There will be lots of talk of mass attrition, but that won't happen. USAA leadership knows that the job market is bad right now and they are taking decisive, opportunistic advantage of that.
Layoffs will continue, hiring freezes will be frequent, and employees will continue to be expected to do more with less.
I expect that any benefits we currently have that are "above industry standards" to be reduced. I'm not going to list them out, but some of our benefits are still far beyond the competition. Since USAA is no longer competing on a national scale like during the pandemic, they can cut them to be comparable to employers in San Antonio, Tampa, Colorado Springs, etc.
I sincerely hope I'm wrong about all of this, but this isn't my first time around the block. We are the frogs and USAA is the boiling pot. It feels like every decision being made by those in charge — both inside and outside of USAA — is a retaliatory action for the comfort and flexibility we all had during COVID. They need to remind everyone who's really in charge.
Boomers never got to work from home, so neither should we. They had to commute to an office to work their entire career, so why should we get to stay home or have flexibility? After all, the only way you know you put in an honest day's work is when you're sitting in bumper to bumper traffic on the way home from the office.
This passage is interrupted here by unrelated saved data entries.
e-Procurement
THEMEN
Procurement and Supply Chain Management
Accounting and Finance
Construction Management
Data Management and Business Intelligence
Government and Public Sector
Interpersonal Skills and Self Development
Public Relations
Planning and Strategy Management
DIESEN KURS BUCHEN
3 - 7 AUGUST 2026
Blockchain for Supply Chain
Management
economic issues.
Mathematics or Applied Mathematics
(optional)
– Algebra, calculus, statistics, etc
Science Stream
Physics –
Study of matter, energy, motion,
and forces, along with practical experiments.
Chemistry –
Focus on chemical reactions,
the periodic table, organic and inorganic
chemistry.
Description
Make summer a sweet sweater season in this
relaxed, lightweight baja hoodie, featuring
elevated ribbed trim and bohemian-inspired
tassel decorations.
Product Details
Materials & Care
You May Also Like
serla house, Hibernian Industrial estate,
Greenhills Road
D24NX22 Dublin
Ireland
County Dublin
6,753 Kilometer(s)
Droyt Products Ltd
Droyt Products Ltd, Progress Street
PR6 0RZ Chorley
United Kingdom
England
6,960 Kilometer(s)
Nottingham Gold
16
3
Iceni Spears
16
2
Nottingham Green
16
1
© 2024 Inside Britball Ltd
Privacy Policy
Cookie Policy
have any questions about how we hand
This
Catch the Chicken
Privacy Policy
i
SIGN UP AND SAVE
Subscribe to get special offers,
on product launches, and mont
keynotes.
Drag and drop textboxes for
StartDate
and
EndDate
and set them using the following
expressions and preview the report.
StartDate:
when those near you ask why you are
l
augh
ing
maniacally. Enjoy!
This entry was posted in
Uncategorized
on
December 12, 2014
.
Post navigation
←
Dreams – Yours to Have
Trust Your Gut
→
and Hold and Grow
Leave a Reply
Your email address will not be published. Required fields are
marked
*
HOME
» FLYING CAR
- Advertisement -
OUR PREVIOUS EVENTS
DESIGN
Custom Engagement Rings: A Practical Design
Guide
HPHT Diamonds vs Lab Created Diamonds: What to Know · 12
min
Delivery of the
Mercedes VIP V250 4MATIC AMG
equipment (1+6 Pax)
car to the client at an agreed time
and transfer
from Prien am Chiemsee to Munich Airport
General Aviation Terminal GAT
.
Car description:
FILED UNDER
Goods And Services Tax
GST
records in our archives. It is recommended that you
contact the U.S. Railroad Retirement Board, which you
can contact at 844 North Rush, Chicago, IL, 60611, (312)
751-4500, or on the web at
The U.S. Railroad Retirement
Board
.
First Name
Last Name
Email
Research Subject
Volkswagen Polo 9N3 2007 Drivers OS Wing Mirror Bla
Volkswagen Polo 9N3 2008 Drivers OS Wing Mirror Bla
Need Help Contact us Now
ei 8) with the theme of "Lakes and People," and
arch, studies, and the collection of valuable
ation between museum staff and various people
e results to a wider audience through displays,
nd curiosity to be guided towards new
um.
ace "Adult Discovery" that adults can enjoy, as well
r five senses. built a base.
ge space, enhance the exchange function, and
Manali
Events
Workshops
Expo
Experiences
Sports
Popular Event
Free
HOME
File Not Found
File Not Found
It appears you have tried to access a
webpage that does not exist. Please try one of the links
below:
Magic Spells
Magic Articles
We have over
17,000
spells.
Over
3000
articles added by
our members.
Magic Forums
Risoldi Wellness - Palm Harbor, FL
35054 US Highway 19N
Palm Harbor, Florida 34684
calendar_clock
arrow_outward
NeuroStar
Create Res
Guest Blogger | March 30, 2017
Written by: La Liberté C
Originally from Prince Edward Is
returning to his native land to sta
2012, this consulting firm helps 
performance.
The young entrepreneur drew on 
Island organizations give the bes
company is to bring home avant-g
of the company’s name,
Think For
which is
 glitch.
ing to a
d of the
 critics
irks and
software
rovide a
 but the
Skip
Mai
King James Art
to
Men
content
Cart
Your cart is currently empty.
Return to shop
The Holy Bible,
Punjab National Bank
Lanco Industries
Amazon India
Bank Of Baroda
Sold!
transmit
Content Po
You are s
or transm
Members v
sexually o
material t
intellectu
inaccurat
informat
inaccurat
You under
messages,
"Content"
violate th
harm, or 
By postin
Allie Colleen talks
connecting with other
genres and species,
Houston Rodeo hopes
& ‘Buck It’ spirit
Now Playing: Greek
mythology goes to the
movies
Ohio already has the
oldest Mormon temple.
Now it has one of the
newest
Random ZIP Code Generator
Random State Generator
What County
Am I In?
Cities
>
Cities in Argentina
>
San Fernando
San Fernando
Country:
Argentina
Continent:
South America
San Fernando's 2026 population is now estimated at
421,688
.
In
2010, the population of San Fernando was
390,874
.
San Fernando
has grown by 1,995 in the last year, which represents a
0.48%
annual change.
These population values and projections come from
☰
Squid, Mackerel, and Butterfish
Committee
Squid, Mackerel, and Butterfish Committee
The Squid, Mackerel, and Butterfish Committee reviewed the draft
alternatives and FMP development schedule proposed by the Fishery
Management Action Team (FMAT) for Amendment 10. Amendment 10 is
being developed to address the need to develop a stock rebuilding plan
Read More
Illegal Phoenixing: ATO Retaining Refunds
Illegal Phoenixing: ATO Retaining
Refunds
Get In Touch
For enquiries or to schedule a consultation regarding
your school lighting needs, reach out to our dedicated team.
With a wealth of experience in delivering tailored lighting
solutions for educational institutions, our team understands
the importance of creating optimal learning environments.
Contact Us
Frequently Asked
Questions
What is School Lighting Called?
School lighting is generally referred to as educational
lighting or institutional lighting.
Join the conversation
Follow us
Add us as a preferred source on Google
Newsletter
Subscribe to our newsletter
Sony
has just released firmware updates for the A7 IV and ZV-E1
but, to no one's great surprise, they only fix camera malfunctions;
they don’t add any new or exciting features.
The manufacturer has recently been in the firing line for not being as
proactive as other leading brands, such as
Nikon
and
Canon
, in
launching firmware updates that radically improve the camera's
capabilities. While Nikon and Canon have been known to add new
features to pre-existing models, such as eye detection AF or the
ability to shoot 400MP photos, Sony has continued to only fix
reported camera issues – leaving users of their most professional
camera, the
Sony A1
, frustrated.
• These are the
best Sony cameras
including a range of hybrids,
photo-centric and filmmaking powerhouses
They justify it by pointing to the grandiose home office we already have, but fail to recognize that that is the sunk cost fallacy at play. If they wouldn't spend the money to build another office just like that, it doesn't make sense to continue to use it as justification for in-office work.
They justify it by claiming in-person work improves culture, yet slash any benefit or perk that made USAA's culture great to begin with. Not to mention the fact that everyone commutes to an office to sit on the same Zoom calls and Slack threads that they were at home.
And to be perfectly clear: This isn't so much a complaint about working in person. The vast majority of jobs require in-person, physical presence (healthcare, retail, manufacturing, etc.). As far as offices to work in, the USAA home office is about as nice as it gets in terms of amenities and creature comforts. The primary complaint is that we have a generation of people who can't convert a .docx to a .pdf running the world. They simultaneously push for AI/technology to replace human workers while demonizing the very technology that enables people to work from anywhere.